Plain-text document sources
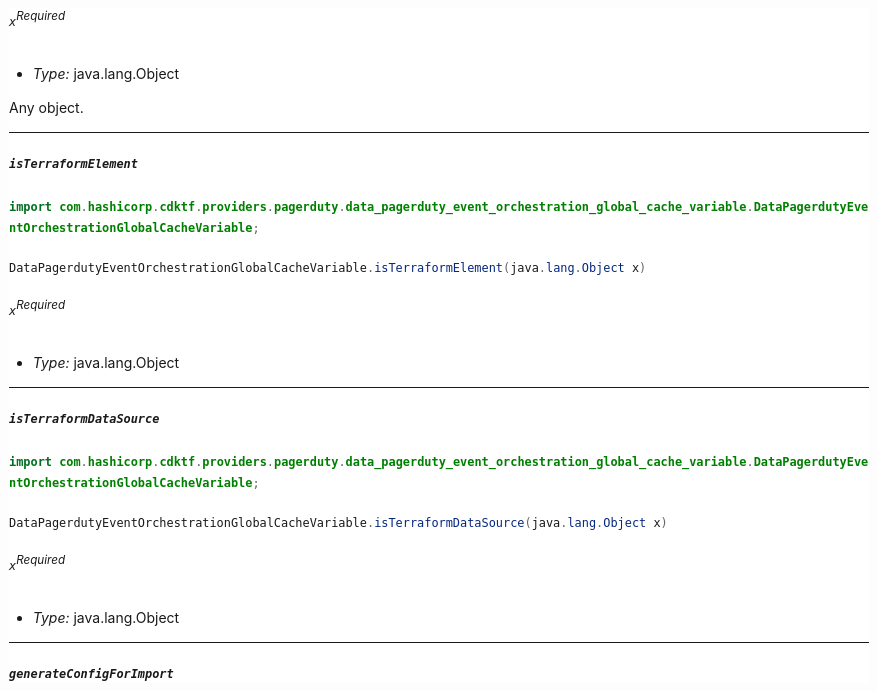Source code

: ###### `x`<sup>Required</sup> <a name="x" id="@cdktf/provider-pagerduty.dataPagerdutyEventOrchestrationGlobalCacheVariable.DataPagerdutyEventOrchestrationGlobalCacheVariable.isConstruct.parameter.x"></a>

- *Type:* java.lang.Object

Any object.

---

##### `isTerraformElement` <a name="isTerraformElement" id="@cdktf/provider-pagerduty.dataPagerdutyEventOrchestrationGlobalCacheVariable.DataPagerdutyEventOrchestrationGlobalCacheVariable.isTerraformElement"></a>

```java
import com.hashicorp.cdktf.providers.pagerduty.data_pagerduty_event_orchestration_global_cache_variable.DataPagerdutyEventOrchestrationGlobalCacheVariable;

DataPagerdutyEventOrchestrationGlobalCacheVariable.isTerraformElement(java.lang.Object x)
```

###### `x`<sup>Required</sup> <a name="x" id="@cdktf/provider-pagerduty.dataPagerdutyEventOrchestrationGlobalCacheVariable.DataPagerdutyEventOrchestrationGlobalCacheVariable.isTerraformElement.parameter.x"></a>

- *Type:* java.lang.Object

---

##### `isTerraformDataSource` <a name="isTerraformDataSource" id="@cdktf/provider-pagerduty.dataPagerdutyEventOrchestrationGlobalCacheVariable.DataPagerdutyEventOrchestrationGlobalCacheVariable.isTerraformDataSource"></a>

```java
import com.hashicorp.cdktf.providers.pagerduty.data_pagerduty_event_orchestration_global_cache_variable.DataPagerdutyEventOrchestrationGlobalCacheVariable;

DataPagerdutyEventOrchestrationGlobalCacheVariable.isTerraformDataSource(java.lang.Object x)
```

###### `x`<sup>Required</sup> <a name="x" id="@cdktf/provider-pagerduty.dataPagerdutyEventOrchestrationGlobalCacheVariable.DataPagerdutyEventOrchestrationGlobalCacheVariable.isTerraformDataSource.parameter.x"></a>

- *Type:* java.lang.Object

---

##### `generateConfigForImport` <a name="generateConfigForImport" id="@cdktf/provider-pagerduty.dataPagerdutyEventOrchestrationGlobalCacheVariable.DataPagerdutyEventOrchestrationGlobalCacheVariable.generateConfigForImport"></a>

- WORK REQUEST: Check each line above for "isTerraformDataSource" and return the ones that have it.

- ANSWER SPACE:
##### `isTerraformDataSource` <a name="isTerraformDataSource" id="@cdktf/provider-pagerduty.dataPagerdutyEventOrchestrationGlobalCacheVariable.DataPagerdutyEventOrchestrationGlobalCacheVariable.isTerraformDataSource"></a>
DataPagerdutyEventOrchestrationGlobalCacheVariable.isTerraformDataSource(java.lang.Object x)
###### `x`<sup>Required</sup> <a name="x" id="@cdktf/provider-pagerduty.dataPagerdutyEventOrchestrationGlobalCacheVariable.DataPagerdutyEventOrchestrationGlobalCacheVariable.isTerraformDataSource.parameter.x"></a>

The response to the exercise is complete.